Supplied text:
* * *

Open cjmcmurtrie opened 9 years ago
for now, the default is to return the sequence of outputs. If input is x_1, x_2, .. x_k, the output will be y_1, y_2, .. y_k. But if just want to take the the last output y_k, then for the get_output you can just take the last element of the sequence y=forward+backward; return y[:,-1,:]
Like this?
def get_output(self, train):
forward = self.get_forward_output(train)
backward = self.get_backward_output(train)
if self.output_mode is 'sum':
output = forward + backward
elif self.output_mode is 'concat':
output = T.concatenate([forward, backward], axis=2)
else:
raise Exception('output mode is not sum or concat')
if self.return_sequences==False:
return output[:,-1,:]
elif self.return_sequences==True:
return output
else:
raise Exception('return sequences didnt work')
In the Keras LSTM, return_sequences is handled this way:
if self.return_sequences:
return outputs.dimshuffle((1, 0, 2))
return outputs[-1]
Are you sure the tensor doesn't need to be transposed? To plug into the other Keras modules?
Edit: Sorry actually I just realized you handled the transposition in get_forward_output and get_backward_output.
what you did is correct, since after dimension shuffle in get_forward_output and get_backward_output, output = (num_examples, num_seq, seq_len), so using output[:,-1,:] will take the last sequence.
Ok, it seems to be working. I'm using two stacked LSTMs like this:
model = Sequential()

* * *

Work task A: In the Keras LSTM thread, which two output modes does the posted get_output code accept?
Work task B: Print the part of the Keras LSTM thread starting at "return outputs[-1]" and ending at "the last sequence.".
Work task C: Pick up the Keras LSTM thread after its last line and keep writing it.
The material after this point is separate from the Keras LSTM thread.

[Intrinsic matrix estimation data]
* * *

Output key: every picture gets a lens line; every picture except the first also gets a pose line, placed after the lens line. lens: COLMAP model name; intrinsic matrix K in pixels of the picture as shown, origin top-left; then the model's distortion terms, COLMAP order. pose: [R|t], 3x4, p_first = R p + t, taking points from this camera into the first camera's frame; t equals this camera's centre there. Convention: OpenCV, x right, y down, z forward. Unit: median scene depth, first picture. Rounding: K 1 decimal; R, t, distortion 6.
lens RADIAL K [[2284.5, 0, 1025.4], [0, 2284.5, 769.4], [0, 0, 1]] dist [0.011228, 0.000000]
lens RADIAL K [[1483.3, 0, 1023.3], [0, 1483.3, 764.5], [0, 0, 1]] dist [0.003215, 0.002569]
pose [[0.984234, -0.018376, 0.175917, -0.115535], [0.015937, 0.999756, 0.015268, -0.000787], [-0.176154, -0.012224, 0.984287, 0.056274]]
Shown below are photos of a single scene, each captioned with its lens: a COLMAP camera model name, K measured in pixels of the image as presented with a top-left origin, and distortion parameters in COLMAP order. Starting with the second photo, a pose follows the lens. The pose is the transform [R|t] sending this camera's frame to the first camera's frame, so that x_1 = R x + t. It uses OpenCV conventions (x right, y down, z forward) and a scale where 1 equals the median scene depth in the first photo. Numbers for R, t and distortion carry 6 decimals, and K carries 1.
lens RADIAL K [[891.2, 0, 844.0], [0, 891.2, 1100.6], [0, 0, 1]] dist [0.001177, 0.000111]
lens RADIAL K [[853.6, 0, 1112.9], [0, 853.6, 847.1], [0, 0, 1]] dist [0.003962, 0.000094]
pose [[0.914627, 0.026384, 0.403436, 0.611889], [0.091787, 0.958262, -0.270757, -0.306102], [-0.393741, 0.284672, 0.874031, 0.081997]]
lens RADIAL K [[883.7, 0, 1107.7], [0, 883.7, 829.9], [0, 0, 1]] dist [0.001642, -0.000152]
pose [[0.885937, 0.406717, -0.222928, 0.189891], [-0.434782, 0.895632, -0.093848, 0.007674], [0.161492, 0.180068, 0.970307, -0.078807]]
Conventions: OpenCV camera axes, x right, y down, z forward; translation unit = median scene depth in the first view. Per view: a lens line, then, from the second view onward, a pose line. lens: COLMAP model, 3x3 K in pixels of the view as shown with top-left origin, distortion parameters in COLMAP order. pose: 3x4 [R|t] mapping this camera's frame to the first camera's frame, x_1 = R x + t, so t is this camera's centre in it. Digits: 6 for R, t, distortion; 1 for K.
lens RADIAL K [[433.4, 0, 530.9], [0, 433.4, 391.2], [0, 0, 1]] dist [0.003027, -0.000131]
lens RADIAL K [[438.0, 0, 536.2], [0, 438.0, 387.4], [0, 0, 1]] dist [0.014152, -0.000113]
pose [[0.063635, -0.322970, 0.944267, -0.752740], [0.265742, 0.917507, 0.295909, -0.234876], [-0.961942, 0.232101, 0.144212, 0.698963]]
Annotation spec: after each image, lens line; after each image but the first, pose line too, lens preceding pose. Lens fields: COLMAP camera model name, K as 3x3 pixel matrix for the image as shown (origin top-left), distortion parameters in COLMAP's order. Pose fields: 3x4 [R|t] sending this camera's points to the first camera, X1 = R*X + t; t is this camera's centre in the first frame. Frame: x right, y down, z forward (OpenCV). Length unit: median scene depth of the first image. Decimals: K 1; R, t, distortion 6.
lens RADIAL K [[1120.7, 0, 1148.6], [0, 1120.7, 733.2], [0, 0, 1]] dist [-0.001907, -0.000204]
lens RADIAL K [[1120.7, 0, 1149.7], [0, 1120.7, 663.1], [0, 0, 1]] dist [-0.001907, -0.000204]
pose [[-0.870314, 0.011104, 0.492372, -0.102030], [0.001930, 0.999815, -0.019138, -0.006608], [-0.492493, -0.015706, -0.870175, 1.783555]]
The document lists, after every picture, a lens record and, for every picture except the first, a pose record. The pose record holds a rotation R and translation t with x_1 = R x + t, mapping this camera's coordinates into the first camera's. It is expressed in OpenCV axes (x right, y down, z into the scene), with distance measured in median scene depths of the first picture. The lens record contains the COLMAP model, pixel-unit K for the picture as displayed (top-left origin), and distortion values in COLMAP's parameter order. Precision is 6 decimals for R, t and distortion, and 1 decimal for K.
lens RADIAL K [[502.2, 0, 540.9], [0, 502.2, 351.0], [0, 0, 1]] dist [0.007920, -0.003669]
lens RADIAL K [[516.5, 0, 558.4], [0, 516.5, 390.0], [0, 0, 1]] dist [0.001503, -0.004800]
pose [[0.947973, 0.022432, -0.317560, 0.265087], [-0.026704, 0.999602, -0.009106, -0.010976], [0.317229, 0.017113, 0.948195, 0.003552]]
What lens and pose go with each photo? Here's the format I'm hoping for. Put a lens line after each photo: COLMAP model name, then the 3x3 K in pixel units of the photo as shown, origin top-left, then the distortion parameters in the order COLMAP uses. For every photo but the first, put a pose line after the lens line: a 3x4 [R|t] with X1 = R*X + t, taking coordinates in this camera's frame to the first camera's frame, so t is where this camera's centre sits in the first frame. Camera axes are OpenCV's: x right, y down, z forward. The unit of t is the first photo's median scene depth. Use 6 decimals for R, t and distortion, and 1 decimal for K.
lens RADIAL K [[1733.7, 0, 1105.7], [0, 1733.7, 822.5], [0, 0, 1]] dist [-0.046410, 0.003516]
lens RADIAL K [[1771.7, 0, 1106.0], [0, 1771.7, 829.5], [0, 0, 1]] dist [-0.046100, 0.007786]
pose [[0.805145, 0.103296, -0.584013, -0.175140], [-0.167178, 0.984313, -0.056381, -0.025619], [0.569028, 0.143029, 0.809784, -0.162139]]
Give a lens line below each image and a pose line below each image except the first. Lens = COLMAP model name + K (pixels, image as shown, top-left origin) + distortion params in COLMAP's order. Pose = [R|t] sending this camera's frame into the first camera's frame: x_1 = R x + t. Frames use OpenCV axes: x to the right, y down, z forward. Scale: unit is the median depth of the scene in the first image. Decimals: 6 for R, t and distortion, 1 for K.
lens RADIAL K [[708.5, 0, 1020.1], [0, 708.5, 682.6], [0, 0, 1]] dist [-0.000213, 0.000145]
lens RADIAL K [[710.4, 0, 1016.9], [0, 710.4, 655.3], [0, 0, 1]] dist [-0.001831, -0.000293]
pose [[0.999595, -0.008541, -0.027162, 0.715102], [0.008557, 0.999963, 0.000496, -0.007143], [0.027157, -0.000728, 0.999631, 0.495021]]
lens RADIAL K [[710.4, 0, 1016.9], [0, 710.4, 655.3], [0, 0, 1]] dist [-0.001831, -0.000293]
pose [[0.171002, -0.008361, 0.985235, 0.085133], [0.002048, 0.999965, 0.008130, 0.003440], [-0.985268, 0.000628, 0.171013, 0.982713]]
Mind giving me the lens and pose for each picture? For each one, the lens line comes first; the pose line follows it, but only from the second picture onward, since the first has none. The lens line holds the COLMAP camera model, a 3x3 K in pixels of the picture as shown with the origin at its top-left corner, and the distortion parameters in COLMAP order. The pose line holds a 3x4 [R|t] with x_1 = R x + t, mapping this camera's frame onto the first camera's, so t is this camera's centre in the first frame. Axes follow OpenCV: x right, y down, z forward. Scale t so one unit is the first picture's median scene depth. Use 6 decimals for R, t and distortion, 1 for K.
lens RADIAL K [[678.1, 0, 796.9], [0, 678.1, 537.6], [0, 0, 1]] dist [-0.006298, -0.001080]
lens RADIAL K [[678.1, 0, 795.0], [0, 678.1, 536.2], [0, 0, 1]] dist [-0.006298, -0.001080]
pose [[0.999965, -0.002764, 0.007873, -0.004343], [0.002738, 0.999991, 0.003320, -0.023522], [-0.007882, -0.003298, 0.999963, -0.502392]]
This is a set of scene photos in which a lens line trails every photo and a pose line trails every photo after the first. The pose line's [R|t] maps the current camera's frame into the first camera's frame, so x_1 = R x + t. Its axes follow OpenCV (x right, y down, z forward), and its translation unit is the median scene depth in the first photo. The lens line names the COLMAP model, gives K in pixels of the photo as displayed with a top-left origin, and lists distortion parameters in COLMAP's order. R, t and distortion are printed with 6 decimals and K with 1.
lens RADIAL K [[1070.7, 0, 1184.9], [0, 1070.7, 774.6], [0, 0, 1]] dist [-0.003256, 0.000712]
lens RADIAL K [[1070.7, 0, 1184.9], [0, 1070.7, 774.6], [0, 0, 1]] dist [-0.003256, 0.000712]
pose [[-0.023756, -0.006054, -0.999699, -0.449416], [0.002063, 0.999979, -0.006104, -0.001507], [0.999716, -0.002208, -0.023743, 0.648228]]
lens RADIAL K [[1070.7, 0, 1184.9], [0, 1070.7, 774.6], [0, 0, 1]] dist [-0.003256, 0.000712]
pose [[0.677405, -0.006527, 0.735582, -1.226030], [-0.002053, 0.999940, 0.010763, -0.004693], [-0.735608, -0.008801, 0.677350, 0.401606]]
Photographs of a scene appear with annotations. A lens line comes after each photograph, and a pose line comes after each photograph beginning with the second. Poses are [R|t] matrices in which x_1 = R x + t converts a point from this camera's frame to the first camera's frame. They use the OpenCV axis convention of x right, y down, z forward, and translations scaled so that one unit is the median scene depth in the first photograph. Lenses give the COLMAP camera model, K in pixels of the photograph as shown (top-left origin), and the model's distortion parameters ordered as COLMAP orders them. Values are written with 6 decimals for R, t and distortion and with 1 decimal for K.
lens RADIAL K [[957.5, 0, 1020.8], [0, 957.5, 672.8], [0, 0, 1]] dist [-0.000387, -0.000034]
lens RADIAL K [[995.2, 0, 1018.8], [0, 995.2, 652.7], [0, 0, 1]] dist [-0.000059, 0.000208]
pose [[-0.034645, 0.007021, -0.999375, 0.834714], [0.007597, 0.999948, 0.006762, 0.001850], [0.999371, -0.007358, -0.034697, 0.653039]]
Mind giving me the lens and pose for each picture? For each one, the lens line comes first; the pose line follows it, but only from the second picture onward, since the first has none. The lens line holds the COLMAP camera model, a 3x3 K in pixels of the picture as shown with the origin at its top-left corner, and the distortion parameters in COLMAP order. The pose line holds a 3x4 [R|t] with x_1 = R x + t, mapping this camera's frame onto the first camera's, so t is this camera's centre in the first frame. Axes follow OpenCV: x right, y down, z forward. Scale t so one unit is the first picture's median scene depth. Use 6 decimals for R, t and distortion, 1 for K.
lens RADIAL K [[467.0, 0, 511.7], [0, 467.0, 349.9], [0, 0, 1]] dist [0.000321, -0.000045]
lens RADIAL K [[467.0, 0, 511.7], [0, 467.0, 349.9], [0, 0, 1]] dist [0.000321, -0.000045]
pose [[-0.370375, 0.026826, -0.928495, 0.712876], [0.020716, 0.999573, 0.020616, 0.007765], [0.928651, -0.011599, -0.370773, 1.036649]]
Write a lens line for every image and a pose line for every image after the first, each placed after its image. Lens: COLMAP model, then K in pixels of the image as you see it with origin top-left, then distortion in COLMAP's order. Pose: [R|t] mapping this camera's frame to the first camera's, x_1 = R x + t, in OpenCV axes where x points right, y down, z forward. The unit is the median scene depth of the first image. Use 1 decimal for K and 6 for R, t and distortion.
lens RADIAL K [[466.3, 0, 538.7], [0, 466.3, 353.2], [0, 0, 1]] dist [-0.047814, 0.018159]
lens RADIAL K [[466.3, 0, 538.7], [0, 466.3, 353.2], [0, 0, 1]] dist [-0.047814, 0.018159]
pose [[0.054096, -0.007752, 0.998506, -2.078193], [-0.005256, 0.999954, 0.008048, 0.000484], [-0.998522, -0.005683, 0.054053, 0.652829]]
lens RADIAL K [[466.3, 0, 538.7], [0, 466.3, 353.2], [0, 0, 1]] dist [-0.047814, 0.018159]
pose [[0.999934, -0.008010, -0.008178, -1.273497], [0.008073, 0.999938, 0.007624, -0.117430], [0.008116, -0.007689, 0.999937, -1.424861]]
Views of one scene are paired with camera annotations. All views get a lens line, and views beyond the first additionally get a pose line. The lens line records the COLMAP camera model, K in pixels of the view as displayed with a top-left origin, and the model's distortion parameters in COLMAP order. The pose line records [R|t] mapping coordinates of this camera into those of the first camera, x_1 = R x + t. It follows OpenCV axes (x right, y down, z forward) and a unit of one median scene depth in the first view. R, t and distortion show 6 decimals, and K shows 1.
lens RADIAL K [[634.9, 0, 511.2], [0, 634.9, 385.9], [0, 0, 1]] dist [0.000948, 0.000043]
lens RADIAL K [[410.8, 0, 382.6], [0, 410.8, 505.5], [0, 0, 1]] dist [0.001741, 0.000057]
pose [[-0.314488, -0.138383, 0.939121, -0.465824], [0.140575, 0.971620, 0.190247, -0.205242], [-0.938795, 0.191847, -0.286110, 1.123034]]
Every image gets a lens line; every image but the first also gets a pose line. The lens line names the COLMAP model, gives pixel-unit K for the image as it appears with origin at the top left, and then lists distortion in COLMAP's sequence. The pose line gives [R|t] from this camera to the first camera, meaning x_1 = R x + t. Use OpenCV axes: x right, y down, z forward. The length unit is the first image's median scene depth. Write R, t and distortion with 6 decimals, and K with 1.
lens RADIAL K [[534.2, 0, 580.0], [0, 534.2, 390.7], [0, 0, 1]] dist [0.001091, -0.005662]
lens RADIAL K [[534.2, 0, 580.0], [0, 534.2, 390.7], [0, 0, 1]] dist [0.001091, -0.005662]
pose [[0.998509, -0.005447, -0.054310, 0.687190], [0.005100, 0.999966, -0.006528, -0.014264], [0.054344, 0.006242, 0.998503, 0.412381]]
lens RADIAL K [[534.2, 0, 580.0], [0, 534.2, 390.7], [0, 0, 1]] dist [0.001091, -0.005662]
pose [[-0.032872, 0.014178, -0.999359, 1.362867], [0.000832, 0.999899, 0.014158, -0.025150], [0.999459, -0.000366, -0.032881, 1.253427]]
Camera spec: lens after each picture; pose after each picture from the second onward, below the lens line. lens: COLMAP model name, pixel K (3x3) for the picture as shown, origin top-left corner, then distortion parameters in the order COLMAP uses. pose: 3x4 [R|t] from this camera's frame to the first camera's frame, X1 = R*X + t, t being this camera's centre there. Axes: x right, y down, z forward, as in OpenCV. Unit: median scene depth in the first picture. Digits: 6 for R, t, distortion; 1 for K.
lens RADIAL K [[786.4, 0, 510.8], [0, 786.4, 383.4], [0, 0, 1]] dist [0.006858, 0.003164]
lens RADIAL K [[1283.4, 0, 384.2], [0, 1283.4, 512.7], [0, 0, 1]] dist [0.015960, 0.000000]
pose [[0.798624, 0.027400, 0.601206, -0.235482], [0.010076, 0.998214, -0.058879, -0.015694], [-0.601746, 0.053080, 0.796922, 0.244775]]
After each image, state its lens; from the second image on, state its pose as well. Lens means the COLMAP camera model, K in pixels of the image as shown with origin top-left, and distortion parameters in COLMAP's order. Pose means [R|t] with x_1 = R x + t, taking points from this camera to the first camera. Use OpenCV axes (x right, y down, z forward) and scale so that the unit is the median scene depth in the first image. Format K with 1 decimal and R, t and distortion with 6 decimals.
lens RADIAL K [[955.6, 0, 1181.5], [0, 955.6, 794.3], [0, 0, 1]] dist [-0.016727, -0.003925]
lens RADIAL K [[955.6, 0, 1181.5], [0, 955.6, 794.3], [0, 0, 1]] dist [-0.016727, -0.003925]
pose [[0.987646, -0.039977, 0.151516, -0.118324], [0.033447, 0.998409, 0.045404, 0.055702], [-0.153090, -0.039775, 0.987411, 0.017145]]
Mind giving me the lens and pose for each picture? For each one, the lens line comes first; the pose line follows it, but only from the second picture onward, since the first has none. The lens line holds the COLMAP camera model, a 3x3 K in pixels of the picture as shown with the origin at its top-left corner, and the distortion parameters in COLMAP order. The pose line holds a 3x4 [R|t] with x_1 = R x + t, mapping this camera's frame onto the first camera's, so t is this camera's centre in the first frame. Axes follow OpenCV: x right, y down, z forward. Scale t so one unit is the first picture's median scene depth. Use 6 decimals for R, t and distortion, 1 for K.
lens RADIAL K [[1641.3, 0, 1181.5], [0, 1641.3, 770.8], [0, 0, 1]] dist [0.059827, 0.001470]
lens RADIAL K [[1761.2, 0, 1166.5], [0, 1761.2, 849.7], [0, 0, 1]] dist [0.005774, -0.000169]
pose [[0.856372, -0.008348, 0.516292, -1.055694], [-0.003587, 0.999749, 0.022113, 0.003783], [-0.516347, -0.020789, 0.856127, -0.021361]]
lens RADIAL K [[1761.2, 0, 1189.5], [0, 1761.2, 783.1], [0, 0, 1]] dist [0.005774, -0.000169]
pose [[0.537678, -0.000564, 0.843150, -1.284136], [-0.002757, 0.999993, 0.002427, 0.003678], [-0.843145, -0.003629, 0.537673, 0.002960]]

* * *

Answer area A: 'sum' and 'concat'

Answer area B:
return outputs[-1]
Are you sure the tensor doesn't need to be transposed? To plug into the other Keras modules?
Edit: Sorry actually I just realized you handled the transposition in get_forward_output and get_backward_output.
what you did is correct, since after dimension shuffle in get_forward_output and get_backward_output, output = (num_examples, num_seq, seq_len), so using output[:,-1,:] will take the last sequence.

Answer area C:
model.add(BiDirectionLSTM(embedding_size, hidden_size, init=initialize))
model.add(Dense(hidden_size, hidden_size, init=initialize))
model.add(Activation('relu'))
model.add(RepeatVector(maxlen))
model.add(BiDirectionLSTM(hidden_size, hidden_size, return_sequences=True, init=initialize))
model.add(TimeDistributedDense(hidden_size, output_size, activation='softmax', init=initialize))
And it seems to be training ok (I'm actually trying to decide if I need two bi-dir LSTMs or just one at the input layer side).
I've forked (sorry a bit new to Github) but I can add the changes here if you like.
sure feel free to add the changes and create a pull request if you can
Nice work, this looks very promising.
I was thinking of modifying it for something I'm doing since it doesn't seem to implement return_sequences so that you can return a whole sequence of outputs? Or am I missing something?
If you want to give me a head start, how do you imagine modifying this to return a sequence of outputs? :)